Records for this task: Begin
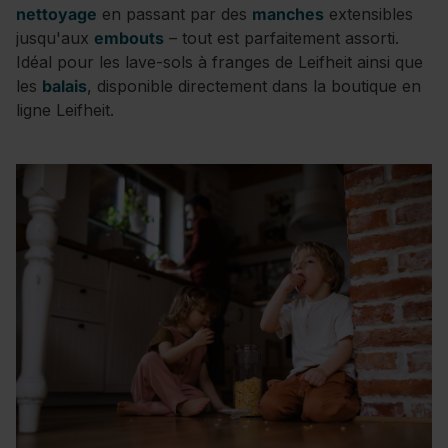
nettoyage
en passant par des
manches
extensibles
jusqu'aux
embouts
– tout est parfaitement assorti.
Idéal pour les lave-sols à franges de Leifheit ainsi que
les
balais
, disponible directement dans la boutique en
ligne Leifheit.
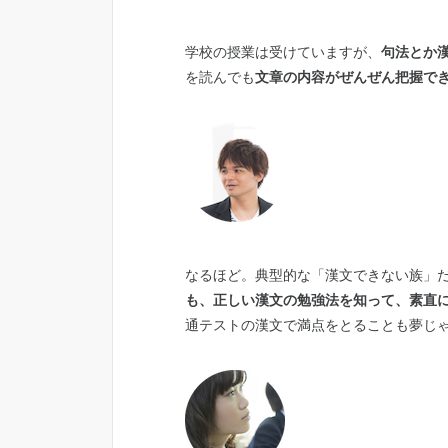
学校の授業は受けていますが、
句法とか
を読んでも
文章の内容がぜんぜん把握で
なるほど。典型的な「漢文できない族」
も、正しい漢文の勉強法を知って、素直
通テストの漢文で満点をとることも夢じ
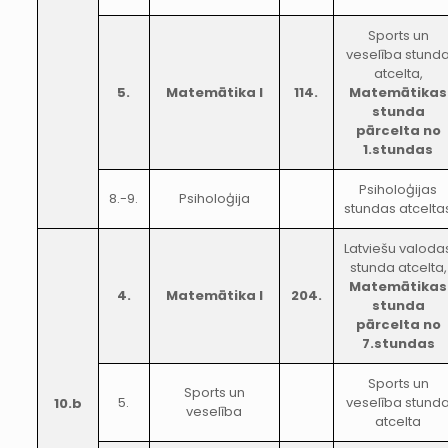
Sports un
veselība stund
atcelta,
5.
Matemātika I
114.
Matemātikas
stunda
pārcelta no
1.stundas
Psiholoģijas
8.-9.
Psiholoģija
stundas atcelta
Latviešu valoda
stunda atcelta,
Matemātikas
4.
Matemātika I
204.
stunda
pārcelta no
7.stundas
Sports un
Sports un
5.
veselība stund
10.b
veselība
atcelta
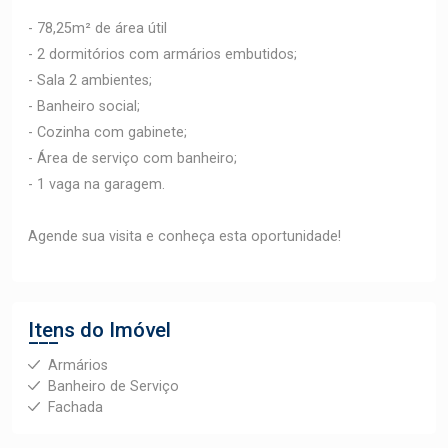
- 78,25m² de área útil
- 2 dormitórios com armários embutidos;
- Sala 2 ambientes;
- Banheiro social;
- Cozinha com gabinete;
- Área de serviço com banheiro;
- 1 vaga na garagem.
Agende sua visita e conheça esta oportunidade!
Itens do Imóvel
Armários
Banheiro de Serviço
Fachada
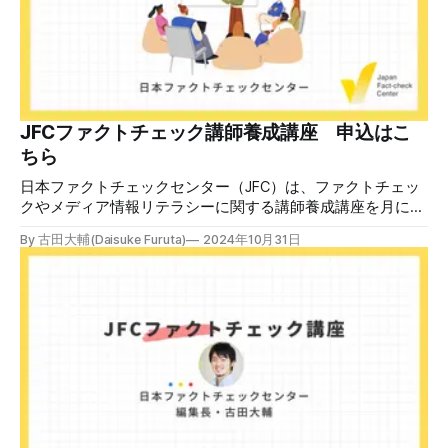
る。 しかし、
JFCファクトチェック講師養成講座 申込はこ
ちら
日本ファクトチェックセンター（JFC）は、ファクトチェッ
クやメディア情報リテラシーに関する講師養成講座を月に1
度開催しています。講座はオンラインで90分間。修了者には
By 古田大輔(Daisuke Furuta)
2024年10月31日
認定バッジと教室や職場などで利用可能な教材を提供しま
す。 次回の開講は8月23日（日）午後4時~5時30分で、お申
し込みはこちら。 日本ファクトチェックセンター（JFC）
ファクトチェック講師養成講座 8月23日（日）開催分日本
ファクトチェックセンター（JFC）による講師養成講座で
す。 講師養成講座（オンラインで90分）を受講いただいた
後、修了課題を提出された方には、教室や職場などで利用可
能な教材の提... powered by Peatix : More than a
ticket.Peatix 受講条件はファクトチェッカー認定試験に合格
していること。講師養成講座は1回の受講で修了となりま
す。 受講生には教材を提供 デマや不確かな情報が蔓延する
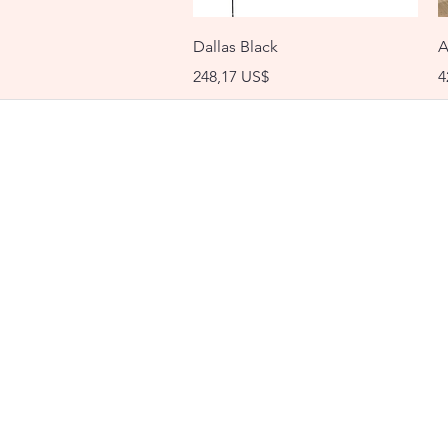
Vista rápida
Dallas Black
A
Precio
P
248,17 US$
4
©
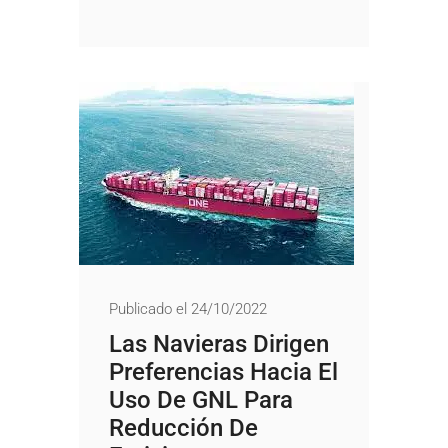
Publicado el 24/10/2022
Las Navieras Dirigen
Preferencias Hacia El
Uso De GNL Para
Reducción De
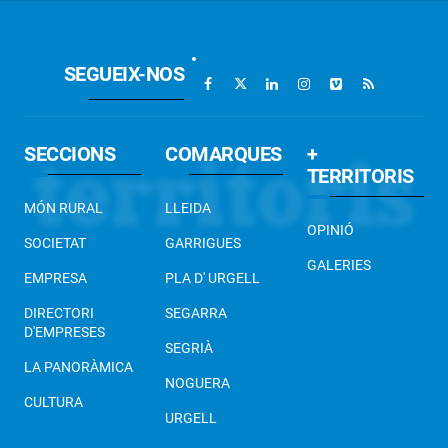
SEGUEIX-NOS
SECCIONS
COMARQUES
+
TERRITORIS
MÓN RURAL
LLEIDA
OPINIÓ
SOCIETAT
GARRIGUES
GALERIES
EMPRESA
PLA D' URGELL
DIRECTORI
SEGARRA
D'EMPRESES
SEGRIÀ
LA PANORÀMICA
NOGUERA
CULTURA
URGELL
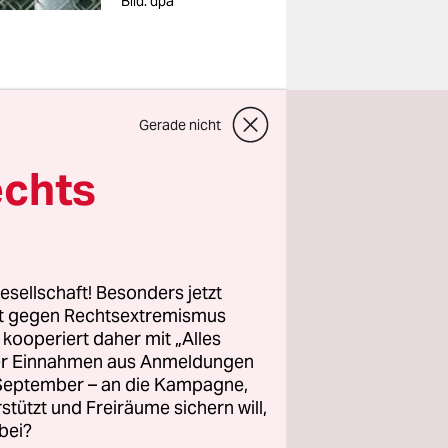
Bild: dpa
Gerade nicht
etzten
echts
n Stadt
ls er dann
mte im
e NSA. Und
esellschaft! Besonders jetzt
rt gegen Rechtsextremismus
z kooperiert daher mit „Alles
ller Einnahmen aus Anmeldungen
innig“
. September – an die Kampagne,
n
Occupy-
rstützt und Freiräume sichern will,
gerne mal
bei?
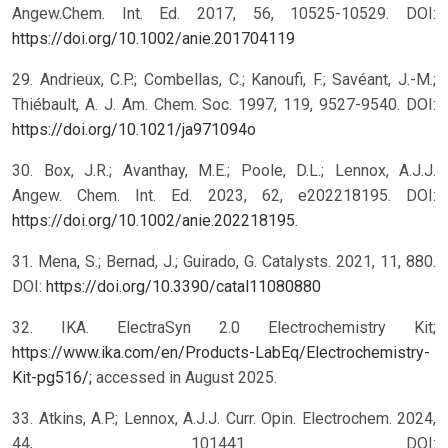
Angew.Chem. Int. Ed. 2017, 56, 10525-10529. DOI:
https://doi.org/10.1002/anie.201704119
29. Andrieux, C.P.; Combellas, C.; Kanoufi, F.; Savéant, J.-M.;
Thiébault, A. J. Am. Chem. Soc. 1997, 119, 9527-9540. DOI:
https://doi.org/10.1021/ja971094o
30. Box, J.R.; Avanthay, M.E.; Poole, D.L.; Lennox, A.J.J.
Angew. Chem. Int. Ed. 2023, 62, e202218195. DOI:
https://doi.org/10.1002/anie.202218195
.
31. Mena, S.; Bernad, J.; Guirado, G. Catalysts. 2021, 11, 880.
DOI:
https://doi.org/10.3390/catal11080880
32. IKA. ElectraSyn 2.0 Electrochemistry Kit;
https://www.ika.com/en/Products-LabEq/Electrochemistry-
Kit-pg516/;
accessed in August 2025.
33. Atkins, A.P.; Lennox, A.J.J. Curr. Opin. Electrochem. 2024,
44, 101441. DOI:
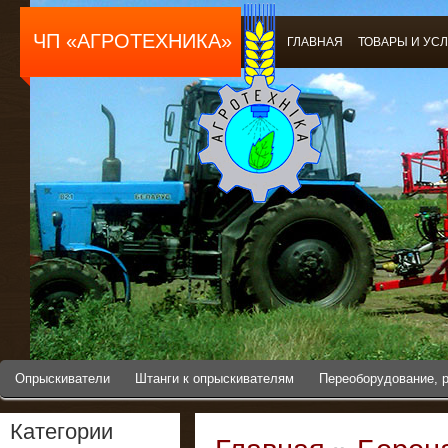
ЧП «АГРОТЕХНИКА»
ГЛАВНАЯ
ТОВАРЫ И УС
Опрыскиватели
Штанги к опрыскивателям
Переоборудование, 
Категории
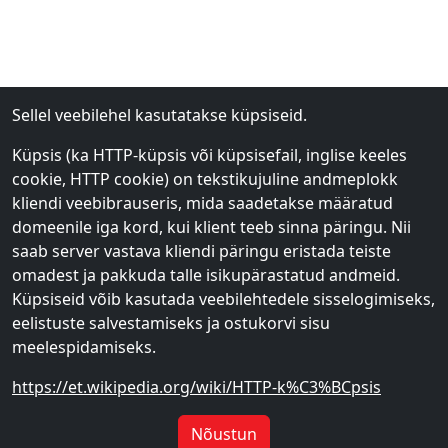
Sellel veebilehel kasutatakse küpsiseid.
Küpsis (ka HTTP-küpsis või küpsisefail, inglise keeles
cookie, HTTP cookie) on tekstikujuline andmeplokk
kliendi veebibrauseris, mida saadetakse määratud
domeenile iga kord, kui klient teeb sinna päringu. Nii
saab server vastava kliendi päringu eristada teiste
omadest ja pakkuda talle isikupärastatud andmeid.
Küpsiseid võib kasutada veebilehtedele sisselogimiseks,
eelistuste salvestamiseks ja ostukorvi sisu
meelespidamiseks.
https://et.wikipedia.org/wiki/HTTP-k%C3%BCpsis
Mini niisked salvrätikud
Niisked salvrätid (Hello Kitty
Nõustun
Metsaloomad (8 tk × 8
ja sõbrad, Dream Star, 20 tk)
Records for this task: End
What you are asked to do: Convert the text lines of all the records above into a single numbered list, omitting any blank lines, and leave the pictures out of the answer.

Result:
1. nettoyage
2. en passant par des
3. manches
4. extensibles
5. jusqu'aux
6. embouts
7. – tout est parfaitement assorti.
8. Idéal pour les lave-sols à franges de Leifheit ainsi que
9. les
10. balais
11. , disponible directement dans la boutique en
12. ligne Leifheit.
13. 学校の授業は受けていますが、
14. 句法とか
15. を読んでも
16. 文章の内容がぜんぜん把握で
17. なるほど。典型的な「漢文できない族」
18. も、正しい漢文の勉強法を知って、素直
19. 通テストの漢文で満点をとることも夢じ
20. Sports un
21. veselība stund
22. atcelta,
23. 5.
24. Matemātika I
25. 114.
26. Matemātikas
27. stunda
28. pārcelta no
29. 1.stundas
30. Psiholoģijas
31. 8.-9.
32. Psiholoģija
33. stundas atcelta
34. Latviešu valoda
35. stunda atcelta,
36. Matemātikas
37. 4.
38. Matemātika I
39. 204.
40. stunda
41. pārcelta no
42. 7.stundas
43. Sports un
44. Sports un
45. 5.
46. veselība stund
47. 10.b
48. veselība
49. atcelta
50. - 78,25m² de área útil
51. - 2 dormitórios com armários embutidos;
52. - Sala 2 ambientes;
53. - Banheiro social;
54. - Cozinha com gabinete;
55. - Área de serviço com banheiro;
56. - 1 vaga na garagem.
57. Agende sua visita e conheça esta oportunidade!
58. Itens do Imóvel
59. Armários
60. Banheiro de Serviço
61. Fachada
62. る。 しかし、
63. JFCファクトチェック講師養成講座 申込はこ
64. ちら
65. 日本ファクトチェックセンター（JFC）は、ファクトチェッ
66. クやメディア情報リテラシーに関する講師養成講座を月に1
67. 度開催しています。講座はオンラインで90分間。修了者には
68. By 古田大輔(Daisuke Furuta)
69. 2024年10月31日
70. 認定バッジと教室や職場などで利用可能な教材を提供しま
71. す。 次回の開講は8月23日（日）午後4時~5時30分で、お申
72. し込みはこちら。 日本ファクトチェックセンター（JFC）
73. ファクトチェック講師養成講座 8月23日（日）開催分日本
74. ファクトチェックセンター（JFC）による講師養成講座で
75. す。 講師養成講座（オンラインで90分）を受講いただいた
76. 後、修了課題を提出された方には、教室や職場などで利用可
77. 能な教材の提... powered by Peatix : More than a
78. ticket.Peatix 受講条件はファクトチェッカー認定試験に合格
79. していること。講師養成講座は1回の受講で修了となりま
80. す。 受講生には教材を提供 デマや不確かな情報が蔓延する
81. Vista rápida
82. Dallas Black
83. A
84. Precio
85. P
86. 248,17 US$
87. 4
88. ©
89. Publicado el 24/10/2022
90. Las Navieras Dirigen
91. Preferencias Hacia El
92. Uso De GNL Para
93. Reducción De
94. SEGUEIX-NOS
95. SECCIONS
96. COMARQUES
97. +
98. TERRITORIS
99. MÓN RURAL
100. LLEIDA
101. OPINIÓ
102. SOCIETAT
103. GARRIGUES
104. GALERIES
105. EMPRESA
106. PLA D' URGELL
107. DIRECTORI
108. SEGARRA
109. D'EMPRESES
110. SEGRIÀ
111. LA PANORÀMICA
112. NOGUERA
113. CULTURA
114. URGELL
115. Bild: dpa
116. Gerade nicht
117. etzten
118. echts
119. n Stadt
120. ls er dann
121. mte im
122. e NSA. Und
123. esellschaft! Besonders jetzt
124. rt gegen Rechtsextremismus
125. z kooperiert daher mit „Alles
126. ller Einnahmen aus Anmeldungen
127. innig“
128. . September – an die Kampagne,
129. n
130. Occupy-
131. rstützt und Freiräume sichern will,
132. gerne mal
133. bei?
134. Angew.Chem. Int. Ed. 2017, 56, 10525-10529. DOI:
135. https://doi.org/10.1002/anie.201704119
136. 29. Andrieux, C.P.; Combellas, C.; Kanoufi, F.; Savéant, J.-M.;
137. Thiébault, A. J. Am. Chem. Soc. 1997, 119, 9527-9540. DOI:
138. https://doi.org/10.1021/ja971094o
139. 30. Box, J.R.; Avanthay, M.E.; Poole, D.L.; Lennox, A.J.J.
140. Angew. Chem. Int. Ed. 2023, 62, e202218195. DOI:
141. https://doi.org/10.1002/anie.202218195
142. .
143. 31. Mena, S.; Bernad, J.; Guirado, G. Catalysts. 2021, 11, 880.
144. DOI:
145. https://doi.org/10.3390/catal11080880
146. 32. IKA. ElectraSyn 2.0 Electrochemistry Kit;
147. https://www.ika.com/en/Products-LabEq/Electrochemistry-
148. Kit-pg516/;
149. accessed in August 2025.
150. 33. Atkins, A.P.; Lennox, A.J.J. Curr. Opin. Electrochem. 2024,
151. 44, 101441. DOI:
152. ЧП «АГРОТЕХНИКА»
153. ГЛАВНАЯ
154. ТОВАРЫ И УС
155. Опрыскиватели
156. Штанги к опрыскивателям
157. Переоборудование, 
158. Категории
159. Sellel veebilehel kasutatakse küpsiseid.
160. Küpsis (ka HTTP-küpsis või küpsisefail, inglise keeles
161. cookie, HTTP cookie) on tekstikujuline andmeplokk
162. kliendi veebibrauseris, mida saadetakse määratud
163. domeenile iga kord, kui klient teeb sinna päringu. Nii
164. saab server vastava kliendi päringu eristada teiste
165. omadest ja pakkuda talle isikupärastatud andmeid.
166. Küpsiseid võib kasutada veebilehtedele sisselogimiseks,
167. eelistuste salvestamiseks ja ostukorvi sisu
168. meelespidamiseks.
169. https://et.wikipedia.org/wiki/HTTP-k%C3%BCpsis
170. Mini niisked salvrätikud
171. Niisked salvrätid (Hello Kitty
172. Nõustun
173. Metsaloomad (8 tk × 8
174. ja sõbrad, Dream Star, 20 tk)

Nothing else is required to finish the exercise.